Land Scandal Rattles Pinellas
Published: Aug 2, 2007
CLEARWATER - For decades, Pinellas County has enjoyed a reputation for clean governance, with seldom a hint of impropriety.
Now a land deal between the county's elected property appraiser and the county commission, which a grand jury will begin examining today, is rocking county government and threatens to bring down long-serving top officials.
Already, County Attorney Susan Churuti has been suspended with pay pending the grand jury investigation into the commission's decision to pay $225,000 for Property Appraiser Jim Smith's 1.4 acres in the Tarpon Woods area of north Pinellas. Churuti represented both Smith and the commission in the transaction, which has raised questions about whether Smith received favorable treatment.
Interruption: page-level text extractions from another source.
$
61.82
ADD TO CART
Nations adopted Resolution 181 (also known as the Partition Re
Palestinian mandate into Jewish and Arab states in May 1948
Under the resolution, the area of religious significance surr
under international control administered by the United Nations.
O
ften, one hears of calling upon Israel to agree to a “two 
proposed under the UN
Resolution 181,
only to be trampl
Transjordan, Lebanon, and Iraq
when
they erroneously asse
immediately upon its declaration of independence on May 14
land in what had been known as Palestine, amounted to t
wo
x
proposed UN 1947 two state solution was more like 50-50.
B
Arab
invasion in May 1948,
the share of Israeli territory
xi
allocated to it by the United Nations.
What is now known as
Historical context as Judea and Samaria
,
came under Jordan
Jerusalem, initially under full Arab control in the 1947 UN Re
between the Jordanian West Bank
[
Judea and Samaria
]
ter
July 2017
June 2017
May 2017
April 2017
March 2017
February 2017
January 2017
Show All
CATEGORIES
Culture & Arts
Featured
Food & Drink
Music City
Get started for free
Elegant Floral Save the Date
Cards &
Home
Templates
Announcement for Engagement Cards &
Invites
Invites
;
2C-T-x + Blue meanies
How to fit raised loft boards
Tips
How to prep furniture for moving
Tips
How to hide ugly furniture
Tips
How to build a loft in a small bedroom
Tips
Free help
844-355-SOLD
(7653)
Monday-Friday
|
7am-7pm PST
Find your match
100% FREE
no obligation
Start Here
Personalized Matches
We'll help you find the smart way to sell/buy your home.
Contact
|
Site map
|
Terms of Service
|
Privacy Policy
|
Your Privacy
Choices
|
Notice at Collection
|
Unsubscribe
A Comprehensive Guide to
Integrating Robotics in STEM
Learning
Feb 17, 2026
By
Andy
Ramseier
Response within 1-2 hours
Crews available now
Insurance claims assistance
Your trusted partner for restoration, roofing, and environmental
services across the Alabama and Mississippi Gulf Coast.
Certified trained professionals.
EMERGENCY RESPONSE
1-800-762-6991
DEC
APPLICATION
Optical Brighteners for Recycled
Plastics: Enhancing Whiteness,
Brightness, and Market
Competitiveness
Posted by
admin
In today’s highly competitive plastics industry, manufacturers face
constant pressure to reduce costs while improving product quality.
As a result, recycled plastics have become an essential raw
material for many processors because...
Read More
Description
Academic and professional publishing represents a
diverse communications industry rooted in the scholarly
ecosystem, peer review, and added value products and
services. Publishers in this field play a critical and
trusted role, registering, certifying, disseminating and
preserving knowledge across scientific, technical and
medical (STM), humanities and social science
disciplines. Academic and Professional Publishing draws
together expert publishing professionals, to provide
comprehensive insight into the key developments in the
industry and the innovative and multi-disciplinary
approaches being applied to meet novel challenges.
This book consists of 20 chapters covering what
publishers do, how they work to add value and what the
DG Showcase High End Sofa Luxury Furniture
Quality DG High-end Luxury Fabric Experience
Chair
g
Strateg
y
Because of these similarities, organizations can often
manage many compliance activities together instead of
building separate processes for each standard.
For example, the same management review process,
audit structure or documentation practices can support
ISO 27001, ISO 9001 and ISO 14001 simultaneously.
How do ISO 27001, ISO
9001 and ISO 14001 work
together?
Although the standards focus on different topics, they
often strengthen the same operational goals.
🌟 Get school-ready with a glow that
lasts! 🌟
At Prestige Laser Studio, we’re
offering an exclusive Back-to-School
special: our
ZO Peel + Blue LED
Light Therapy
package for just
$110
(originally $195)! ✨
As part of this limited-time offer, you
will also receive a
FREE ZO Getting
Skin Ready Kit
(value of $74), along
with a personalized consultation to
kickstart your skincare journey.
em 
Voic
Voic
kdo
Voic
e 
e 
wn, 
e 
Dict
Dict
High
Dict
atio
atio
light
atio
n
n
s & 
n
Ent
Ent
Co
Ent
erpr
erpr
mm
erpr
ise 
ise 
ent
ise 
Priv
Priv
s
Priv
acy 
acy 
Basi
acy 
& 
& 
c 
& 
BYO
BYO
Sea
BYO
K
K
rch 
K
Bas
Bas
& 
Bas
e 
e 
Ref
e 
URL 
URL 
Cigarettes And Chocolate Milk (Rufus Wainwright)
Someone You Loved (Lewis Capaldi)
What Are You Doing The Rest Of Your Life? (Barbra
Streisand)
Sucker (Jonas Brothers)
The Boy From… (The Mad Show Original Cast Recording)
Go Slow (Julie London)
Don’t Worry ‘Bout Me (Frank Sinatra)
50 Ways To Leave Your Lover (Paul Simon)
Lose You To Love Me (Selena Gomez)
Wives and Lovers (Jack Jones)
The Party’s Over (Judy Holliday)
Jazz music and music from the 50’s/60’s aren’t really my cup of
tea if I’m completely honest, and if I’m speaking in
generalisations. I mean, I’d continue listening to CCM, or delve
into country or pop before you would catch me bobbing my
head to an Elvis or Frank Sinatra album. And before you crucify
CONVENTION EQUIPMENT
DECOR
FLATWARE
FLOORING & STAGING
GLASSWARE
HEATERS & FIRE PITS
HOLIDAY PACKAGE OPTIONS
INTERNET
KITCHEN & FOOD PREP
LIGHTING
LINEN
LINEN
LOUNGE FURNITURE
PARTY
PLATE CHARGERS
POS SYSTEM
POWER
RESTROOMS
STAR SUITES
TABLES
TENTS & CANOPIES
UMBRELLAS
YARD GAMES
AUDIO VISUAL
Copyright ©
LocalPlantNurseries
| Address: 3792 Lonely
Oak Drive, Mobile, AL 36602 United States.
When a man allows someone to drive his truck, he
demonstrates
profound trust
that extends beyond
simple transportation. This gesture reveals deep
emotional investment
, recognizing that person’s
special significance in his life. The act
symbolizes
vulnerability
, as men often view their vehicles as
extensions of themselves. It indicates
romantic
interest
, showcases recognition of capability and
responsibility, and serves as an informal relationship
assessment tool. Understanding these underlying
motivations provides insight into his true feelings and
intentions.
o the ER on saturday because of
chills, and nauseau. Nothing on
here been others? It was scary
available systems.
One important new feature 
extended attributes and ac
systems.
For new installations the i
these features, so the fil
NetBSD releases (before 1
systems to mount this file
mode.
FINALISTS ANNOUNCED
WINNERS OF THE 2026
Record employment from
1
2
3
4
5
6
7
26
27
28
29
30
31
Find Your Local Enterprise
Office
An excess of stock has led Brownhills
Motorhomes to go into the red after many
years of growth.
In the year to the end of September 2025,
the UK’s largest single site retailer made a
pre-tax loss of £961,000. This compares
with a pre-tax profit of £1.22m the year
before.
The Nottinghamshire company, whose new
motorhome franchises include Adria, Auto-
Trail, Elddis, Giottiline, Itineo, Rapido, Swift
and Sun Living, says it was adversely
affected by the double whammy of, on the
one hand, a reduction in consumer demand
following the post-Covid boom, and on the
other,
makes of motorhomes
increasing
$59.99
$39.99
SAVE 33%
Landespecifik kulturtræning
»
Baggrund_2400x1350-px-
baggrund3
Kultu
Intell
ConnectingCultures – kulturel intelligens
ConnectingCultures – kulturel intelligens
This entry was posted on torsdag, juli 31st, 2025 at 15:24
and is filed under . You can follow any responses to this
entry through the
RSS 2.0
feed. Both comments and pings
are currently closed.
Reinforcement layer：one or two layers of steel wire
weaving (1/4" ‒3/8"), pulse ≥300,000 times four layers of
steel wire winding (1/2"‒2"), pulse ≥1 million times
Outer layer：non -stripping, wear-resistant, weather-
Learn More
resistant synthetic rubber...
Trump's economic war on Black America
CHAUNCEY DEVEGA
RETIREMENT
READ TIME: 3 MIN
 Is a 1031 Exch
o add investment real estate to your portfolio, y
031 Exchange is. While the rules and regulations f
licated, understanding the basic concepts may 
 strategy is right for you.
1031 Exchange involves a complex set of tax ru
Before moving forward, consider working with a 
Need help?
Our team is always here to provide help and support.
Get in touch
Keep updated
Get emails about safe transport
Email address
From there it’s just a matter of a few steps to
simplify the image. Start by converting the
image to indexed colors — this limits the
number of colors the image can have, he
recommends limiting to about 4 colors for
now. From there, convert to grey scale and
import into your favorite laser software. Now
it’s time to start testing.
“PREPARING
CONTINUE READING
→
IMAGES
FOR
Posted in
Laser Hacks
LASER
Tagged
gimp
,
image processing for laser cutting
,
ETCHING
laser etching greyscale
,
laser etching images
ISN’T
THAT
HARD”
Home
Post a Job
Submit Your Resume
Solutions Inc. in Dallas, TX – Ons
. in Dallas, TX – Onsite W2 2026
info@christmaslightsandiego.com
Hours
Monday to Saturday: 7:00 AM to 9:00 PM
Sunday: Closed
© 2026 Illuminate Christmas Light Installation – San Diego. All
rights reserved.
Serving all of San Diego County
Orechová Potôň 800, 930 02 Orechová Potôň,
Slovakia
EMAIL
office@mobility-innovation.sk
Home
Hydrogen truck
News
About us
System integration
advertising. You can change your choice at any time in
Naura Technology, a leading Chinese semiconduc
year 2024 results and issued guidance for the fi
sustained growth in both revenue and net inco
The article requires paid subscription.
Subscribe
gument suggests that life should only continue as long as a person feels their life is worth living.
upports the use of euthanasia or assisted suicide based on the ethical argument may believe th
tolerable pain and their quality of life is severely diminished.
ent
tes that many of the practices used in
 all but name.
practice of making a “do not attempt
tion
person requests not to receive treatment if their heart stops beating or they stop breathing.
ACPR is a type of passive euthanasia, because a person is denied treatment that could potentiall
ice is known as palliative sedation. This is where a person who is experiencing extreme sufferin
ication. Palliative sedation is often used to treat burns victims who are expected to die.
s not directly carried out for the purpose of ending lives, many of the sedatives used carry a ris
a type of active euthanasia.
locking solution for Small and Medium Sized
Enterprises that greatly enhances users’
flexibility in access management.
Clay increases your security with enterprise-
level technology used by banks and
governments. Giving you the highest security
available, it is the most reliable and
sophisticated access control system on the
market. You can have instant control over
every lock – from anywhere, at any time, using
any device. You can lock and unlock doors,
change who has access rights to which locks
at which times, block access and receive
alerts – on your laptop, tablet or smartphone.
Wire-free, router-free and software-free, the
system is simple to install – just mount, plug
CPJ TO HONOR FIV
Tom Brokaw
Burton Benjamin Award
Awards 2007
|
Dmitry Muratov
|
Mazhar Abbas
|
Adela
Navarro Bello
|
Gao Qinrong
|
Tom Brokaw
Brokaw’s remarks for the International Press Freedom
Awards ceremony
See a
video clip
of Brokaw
A similar move Tuesday to suspend County Administrator Steve Spratt died for lack of support from a majority of the seven commissioners. Spratt recommended commissioners approve the property purchase for stormwater control, which they did unanimously and without public discussion on June 5. Yet some commissioners now complain they did not receive all the facts surrounding the land deal.
Consequently, the entire Republican-led commission is under scrutiny as well as Smith, appraiser for 19 years; Churuti, attorney for 20 years; and Spratt, administrator for five years.
"I haven't seen anything like it since the county commissioners got indicted," said retired political consultant Mary Repper, who worked on Smith's first campaign for property appraiser in 1988.
Repper was referring to zoning scandals that beset the county in the mid-1970s. Three of five commissioners were sent to jail for accepting bribes from developers in exchange for favorable zoning votes.
"Since that time, the county has prided itself on stability and keeping things calm," said Repper, who lives in Brooksville. "There are certain blips on the radar screen that have happened, but nothing to this extent where the entire commission is being scrutinized and the county attorney. It's the entire breadth of county government, practically."
The county's purchase of vacant land that Smith had spent nine months trying to sell for $400,000 is perhaps more of an issue today among frustrated homeowners who cannot sell in Florida's slumping real estate market, Repper said.
"I think it magnified the issue," she said. "When the average Joe sees something like this it's like, 'How can this thing happen when I can't get any kind of relief?'"
Darryl Paulson, a professor of government at the University of South Florida St. Petersburg and a longtime political observer, said Pinellas government generally has been seen as "fairly clean and efficient" while Hillsborough County and Tampa have had their shares of "corruption, kickbacks and bribes."
"I can't understand why anyone, given their background and experience, would put themselves in the position they're in," Paulson said of Smith and Churuti.
Pinellas officials said the land was bought in the public interest because it is needed to help control flooding in the area. The purchase came four months after Smith's attorney sent a letter to the county, maintaining county workers ruined Smith's property by cutting trees and clearing debris after the 2004 storms.
The parcel was valued for tax purposes at $59,000 by Smith's office. Some people have questioned why the county paid more than four times that amount.
Yet it isn't the first time the commission bought land for far more than its assessed value. In 2002, the commission voted to pay $21.4 million for 88 acres in Palm Harbor that Smith's office had valued for tax purposes at about $5 million.
Smith said this week he could not comment on his land deal because of the pending grand jury inquiry. His Clearwater attorney, Louis Kwall, did not return a telephone call Wednesday from The Tampa Tribune.
Former Pinellas Commissioner Charles Rainey, who emerged from the 1970's zoning scandals untouched, said the grand jury could end up looking at "the whole process of county government," rather than just the land sale.
"When you call a grand jury, it doesn't necessarily stop with one subject," he said. "This can expand on and on and on."